Quebec has a ready-made fan base for a reformed Nordiques and an arena already under construction; Las Vegas has more arena plans than you can shake a stick at and a couple of potential ownership groups (one of which, alarmingly, is the Maloof brothers). Seattle, meanwhile, says Shoalts, “seems to be the darling of many NHL governors (even though its arena plans are tilted more to the NBA).”

That’s a revealing little parenthetical, because right now the Seattle arena plans actually require the NBA: Would-be builder Chris Hansen has only committed to the project if he first gets a basketball franchise that he can turn into a revived Sonics. That deal could be revised for hockey, but Seattle city council president Tim Burgess says it probably won’t be:

Responding to an email from Sportspress NW, City Council president Tim Burgess wrote Tuesday that the memorandum of understanding is unlikely to be changed because the financial risk is too high.

“I don’t believe the MOU could be modified to allow an NHL team to go first,” Burgess wrote. “During our initial consideration of the MOU, it was quite clear that the financial risk to the city increased dramatically with the NHL-first scenario.”

And:

A source within the group helping Hansen, the Seattle native who has proposed a $500 million basketball/hockey arena in SoDo, said Hansen has given no consideration to asking the city to change.

“Chris has not proposed changing anything,” he said. “He’s always said he’s a basketball guy.”

What’s so special about basketball, anyway? For starters, Hansen actually likes the sport — all signs are that he’s willing to overpay for both a franchise and an arena if it gets him a hoops team to sit courtside for. Also, Seattle has a proven track record with basketball that it doesn’t with hockey (most of the fans of the 1917 Stanley Cup-winning Seattle Metropolitans aren’t so much around anymore), and the NBA is in general a more profitable entity than the NHL — leaving more money floating around to potentially fill in all those gaping holes in the arena construction spreadsheet.

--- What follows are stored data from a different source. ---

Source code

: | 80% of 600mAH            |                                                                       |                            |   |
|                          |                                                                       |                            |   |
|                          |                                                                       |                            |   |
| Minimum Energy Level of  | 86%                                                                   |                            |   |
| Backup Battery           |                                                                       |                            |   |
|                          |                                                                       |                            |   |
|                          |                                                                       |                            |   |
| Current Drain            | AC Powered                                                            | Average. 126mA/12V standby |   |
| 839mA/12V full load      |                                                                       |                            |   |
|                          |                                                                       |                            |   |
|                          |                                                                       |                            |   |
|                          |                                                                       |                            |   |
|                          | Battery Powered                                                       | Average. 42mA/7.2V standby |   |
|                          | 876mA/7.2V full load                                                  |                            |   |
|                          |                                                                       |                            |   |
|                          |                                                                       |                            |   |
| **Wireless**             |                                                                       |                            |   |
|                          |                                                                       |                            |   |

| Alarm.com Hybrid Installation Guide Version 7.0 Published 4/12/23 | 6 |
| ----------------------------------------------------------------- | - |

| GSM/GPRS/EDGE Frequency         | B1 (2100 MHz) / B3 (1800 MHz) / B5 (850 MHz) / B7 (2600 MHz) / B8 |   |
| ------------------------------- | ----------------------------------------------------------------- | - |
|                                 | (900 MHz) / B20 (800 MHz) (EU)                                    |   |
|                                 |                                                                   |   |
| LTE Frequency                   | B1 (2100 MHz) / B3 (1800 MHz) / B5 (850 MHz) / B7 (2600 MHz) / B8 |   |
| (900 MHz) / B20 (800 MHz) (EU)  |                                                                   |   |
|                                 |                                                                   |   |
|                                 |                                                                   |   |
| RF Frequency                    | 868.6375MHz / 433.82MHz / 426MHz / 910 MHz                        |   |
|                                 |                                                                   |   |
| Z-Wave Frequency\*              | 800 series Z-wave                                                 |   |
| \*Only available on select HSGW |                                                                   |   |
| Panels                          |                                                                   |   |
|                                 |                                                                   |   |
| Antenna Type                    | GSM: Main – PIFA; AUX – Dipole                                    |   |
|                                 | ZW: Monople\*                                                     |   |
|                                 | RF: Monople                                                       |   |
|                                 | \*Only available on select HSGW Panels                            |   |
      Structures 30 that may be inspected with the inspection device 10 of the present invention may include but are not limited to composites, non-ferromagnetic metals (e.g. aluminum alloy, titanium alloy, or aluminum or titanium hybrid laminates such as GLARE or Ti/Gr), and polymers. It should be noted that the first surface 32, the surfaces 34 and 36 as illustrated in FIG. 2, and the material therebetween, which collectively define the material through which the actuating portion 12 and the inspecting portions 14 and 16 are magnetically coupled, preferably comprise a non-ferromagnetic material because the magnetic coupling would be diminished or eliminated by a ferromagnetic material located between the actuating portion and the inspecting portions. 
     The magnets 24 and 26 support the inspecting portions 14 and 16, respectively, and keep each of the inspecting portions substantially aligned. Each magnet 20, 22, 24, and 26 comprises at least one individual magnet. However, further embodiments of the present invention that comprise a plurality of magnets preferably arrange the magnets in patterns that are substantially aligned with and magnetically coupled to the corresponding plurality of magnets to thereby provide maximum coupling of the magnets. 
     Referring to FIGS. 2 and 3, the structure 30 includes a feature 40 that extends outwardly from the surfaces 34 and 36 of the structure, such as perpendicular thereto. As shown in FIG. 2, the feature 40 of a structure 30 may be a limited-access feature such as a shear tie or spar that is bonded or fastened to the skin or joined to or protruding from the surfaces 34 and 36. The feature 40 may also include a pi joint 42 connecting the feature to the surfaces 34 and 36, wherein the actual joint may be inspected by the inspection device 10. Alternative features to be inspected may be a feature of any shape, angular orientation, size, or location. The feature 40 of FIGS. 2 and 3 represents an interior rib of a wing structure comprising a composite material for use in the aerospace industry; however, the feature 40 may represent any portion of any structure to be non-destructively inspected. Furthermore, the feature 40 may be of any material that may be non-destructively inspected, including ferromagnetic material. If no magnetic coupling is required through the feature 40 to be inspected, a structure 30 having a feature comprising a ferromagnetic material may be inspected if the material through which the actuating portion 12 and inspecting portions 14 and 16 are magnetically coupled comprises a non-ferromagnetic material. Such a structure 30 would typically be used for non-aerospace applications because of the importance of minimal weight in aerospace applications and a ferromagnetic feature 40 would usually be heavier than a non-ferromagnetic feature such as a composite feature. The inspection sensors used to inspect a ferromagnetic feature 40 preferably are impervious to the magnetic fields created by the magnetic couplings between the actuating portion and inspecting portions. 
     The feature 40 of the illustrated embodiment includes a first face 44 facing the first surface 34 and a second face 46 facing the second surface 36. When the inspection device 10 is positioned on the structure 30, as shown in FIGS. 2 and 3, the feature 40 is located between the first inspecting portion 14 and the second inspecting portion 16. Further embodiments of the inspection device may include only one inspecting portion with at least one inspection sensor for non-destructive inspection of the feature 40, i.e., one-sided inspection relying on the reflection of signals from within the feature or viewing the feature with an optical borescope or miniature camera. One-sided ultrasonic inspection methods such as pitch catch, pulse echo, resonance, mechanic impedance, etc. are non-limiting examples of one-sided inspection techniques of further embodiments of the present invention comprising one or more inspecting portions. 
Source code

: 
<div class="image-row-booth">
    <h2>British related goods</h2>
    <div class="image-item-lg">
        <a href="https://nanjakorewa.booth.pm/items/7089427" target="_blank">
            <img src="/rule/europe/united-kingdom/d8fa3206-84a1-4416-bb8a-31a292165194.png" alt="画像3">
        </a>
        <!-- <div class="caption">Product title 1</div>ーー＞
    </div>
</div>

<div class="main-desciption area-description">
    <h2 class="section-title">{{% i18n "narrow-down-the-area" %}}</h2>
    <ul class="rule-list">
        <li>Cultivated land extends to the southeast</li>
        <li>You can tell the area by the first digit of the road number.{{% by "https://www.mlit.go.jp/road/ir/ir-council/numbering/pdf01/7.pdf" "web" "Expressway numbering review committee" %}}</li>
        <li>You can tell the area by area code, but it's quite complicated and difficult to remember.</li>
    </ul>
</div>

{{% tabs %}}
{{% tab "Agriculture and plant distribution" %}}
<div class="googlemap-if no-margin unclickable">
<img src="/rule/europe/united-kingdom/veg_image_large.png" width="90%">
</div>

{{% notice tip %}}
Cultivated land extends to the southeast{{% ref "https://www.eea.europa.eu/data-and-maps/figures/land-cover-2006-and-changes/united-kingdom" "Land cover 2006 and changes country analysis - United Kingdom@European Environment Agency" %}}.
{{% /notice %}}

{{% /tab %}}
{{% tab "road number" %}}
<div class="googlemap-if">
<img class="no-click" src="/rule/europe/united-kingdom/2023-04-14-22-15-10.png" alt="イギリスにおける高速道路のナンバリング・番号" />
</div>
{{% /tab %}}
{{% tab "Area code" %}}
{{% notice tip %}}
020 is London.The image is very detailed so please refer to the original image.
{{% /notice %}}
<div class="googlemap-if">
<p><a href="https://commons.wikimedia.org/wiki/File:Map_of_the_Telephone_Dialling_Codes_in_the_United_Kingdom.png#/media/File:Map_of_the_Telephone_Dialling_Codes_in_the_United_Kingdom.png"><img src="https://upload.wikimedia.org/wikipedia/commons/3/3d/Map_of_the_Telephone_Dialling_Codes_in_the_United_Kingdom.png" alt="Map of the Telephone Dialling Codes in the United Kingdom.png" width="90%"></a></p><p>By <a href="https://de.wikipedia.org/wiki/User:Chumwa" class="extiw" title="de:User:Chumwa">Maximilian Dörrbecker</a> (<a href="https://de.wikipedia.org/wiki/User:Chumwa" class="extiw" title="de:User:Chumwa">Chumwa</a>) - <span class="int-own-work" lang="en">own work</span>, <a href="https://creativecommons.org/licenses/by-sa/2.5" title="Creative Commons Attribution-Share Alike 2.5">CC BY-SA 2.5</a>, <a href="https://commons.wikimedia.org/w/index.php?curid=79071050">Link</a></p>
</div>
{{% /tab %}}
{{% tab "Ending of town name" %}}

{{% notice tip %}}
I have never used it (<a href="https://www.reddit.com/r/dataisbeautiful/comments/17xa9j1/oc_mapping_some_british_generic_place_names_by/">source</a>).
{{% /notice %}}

All this is, of course, subject to change. But right now, it looks more like the NHL is using Seattle for leverage with the other expansion candidates, while holding out hope that somehow an arena deal will emerge overnight once Hansen, Burgess, and the rest catch hockey fever. Shoalts can talk all he wants about how adding two West Coast teams would make conference scheduling easier, but when it comes down to it, this decision is going to be made based on what plan makes Gary Bettman’s owner friends the most money.